Matanya terasa berat, namun anak itu harus tetap bangun. Iblis lain tidur, hanya si anak baru saja yang bangun. Sepertinya ia tidak mengantuk sama sekali?

"Malaikat tidak butuh tidur. Tidak butuh makan dan minum. Kau tidur saja, aku akan berjaga," kata Ramiel tiba-tiba, menatap Belial. Pangeran yang ditatap tampak ragu untuk sesaat. Apa ia bisa mempercayai pangeran itu? Memang dia muncul entah darimana, tapi mereka ada di sisi yang sama kan?

"...Baiklah. Kita akan bergantian. Bangunkan aku setelah lima belas menit," ucap Belial, mengiyakan. Lagipula, matanya terlalu berat untuk tetap bangun.

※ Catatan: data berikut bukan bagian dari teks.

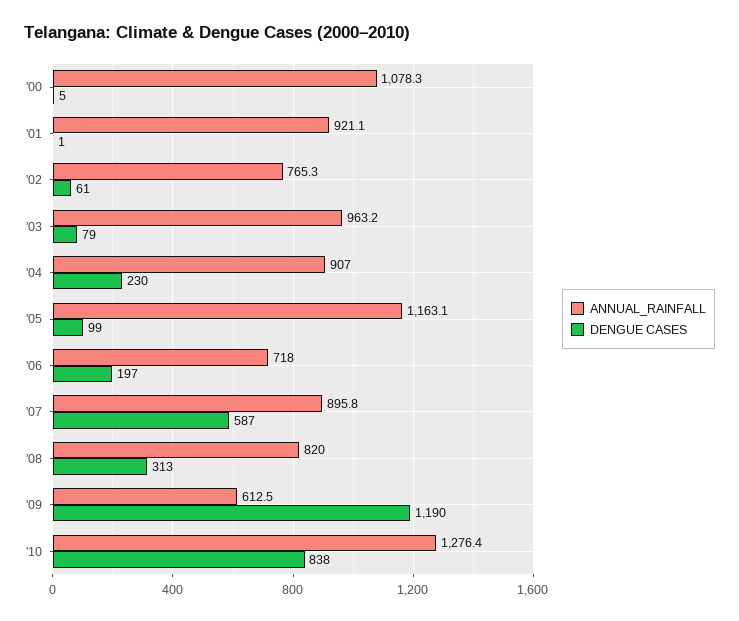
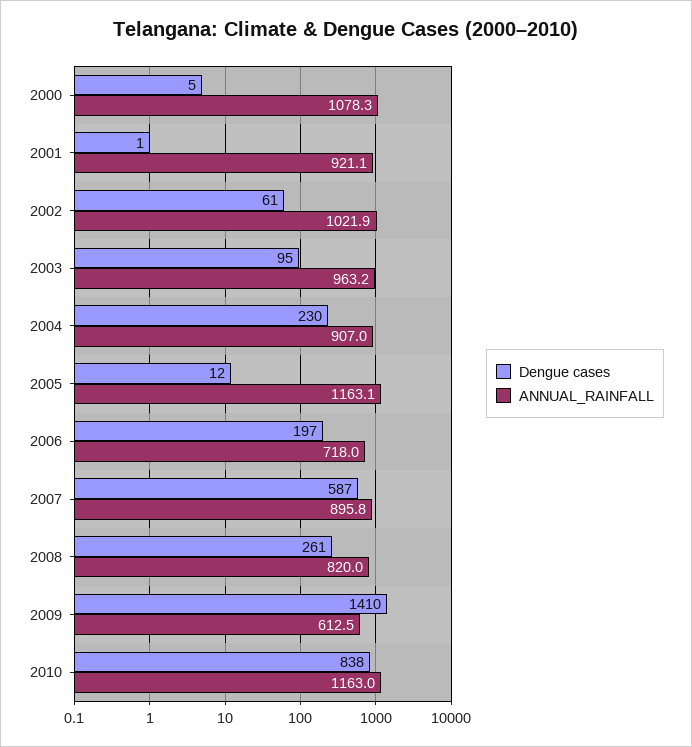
ANNUAL_RAINFALL, '02: 765.3 -> 1021.9
DENGUE CASES, '03: 79 -> 95
DENGUE CASES, '05: 99 -> 12
DENGUE CASES, '08: 313 -> 261
DENGUE CASES, '09: 1190 -> 1410
ANNUAL_RAINFALL, '10: 1276.4 -> 1163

Ramiel hanya mengangguk, melihat ke arah lautan luas lagi.

Hanya butuh beberapa detik sampai Belial memejamkan matanya, membiarkan dirinya tenggelam dalam tidurnya.

***

"Belle? Bangun, sayang. Sudah pagi."

...?

Suara itu sangat familiar. Kenapa bisa ada di sini? Belial dengan segera membuka matanya, penglihatannya masih buram karena baru bangun. Ketika ia bisa memproses sekitarnya, ia tersadar.

Udara yang hangat, semburan cahaya mentari datang dari jendela. Ia sedang duduk di atas tempat tidurnya, mengenakan kaos dan celana pendek. Rambut cokelatnya berantakan. Tidak ada air, tidak ada pakaian formal.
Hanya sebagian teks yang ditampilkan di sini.